Child Rights Governance
Lao PDR is undergoing a rapid modernization process, shifting from subsistence farming to a market-based economy. However, Laos remains one of the poorest countries in South East Asia, with 33% of the population living below the poverty line. Nearly half of the children are vulnerable to stunting, while many also lack access to education and basic healthcare, thereby increasing their risk of dying from preventable diseases. Within Laos, the national budget allocations for all social sectors remain one of the lowest in the region.
The Government of Lao adopted the UN Convention on the Rights of the Child in 1991 and has developed the Law on the Protection of the Rights and Interests of the Child and established the National Commission for Mothers and Children (NCMC) to monitor and coordinate children’s issues across ministries.
The Lao Youth Union (LYU), a national mass organization under the government, has been the main body for children and youth at all levels and a key partner for Save the Children for Child Rights Governance.
Save the Children has been working in Lao PDR for the last 24 years promoting child rights. Save the Children has built the capacity of government authorities, teachers and parents on child rights, Laos’ obligations under the UNCRC and the importance of children’s participation.
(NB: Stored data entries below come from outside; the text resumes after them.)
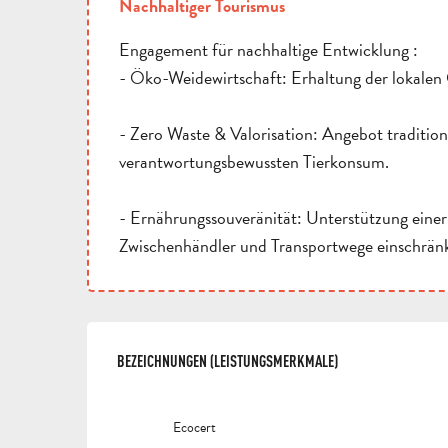
Nachhaltiger Tourismus
Engagement für nachhaltige Entwicklung :
- Öko-Weidewirtschaft: Erhaltung der lokalen
- Zero Waste & Valorisation: Angebot tradition
verantwortungsbewussten Tierkonsum.
- Ernährungssouveränität: Unterstützung einer
Zwischenhändler und Transportwege einschränk
LEISTUNGENSMÖGLI
BEZEICHNUNGEN (LEISTUNGSMERKMALE)
BEZEICHNUNGEN (LEISTUNGSMERKMALE)
Ecocert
Save the Children most recently provided technical support to develop a national and three provincial child rights trainer teams within the Ministry of Education, who will roll out child rights training within their local areas.
Save the Children also works to help children in both urban and remote rural areas to understand and promote their rights amongst their peers and duty bearers. Child-led groups are currently being trained and empowered to lead their own child rights community level activities to be able to participate in local and national decision making processes. Save the Children also provides technical support to the Lao Youth Union’s mass media department, creating a child and youth-led national radio programme on child rights, which is now being expanded into television.
In our current strategy, we are widening our reach through existing and new partnerships to empower children and promote a society that listens and involves children in decision-making processes.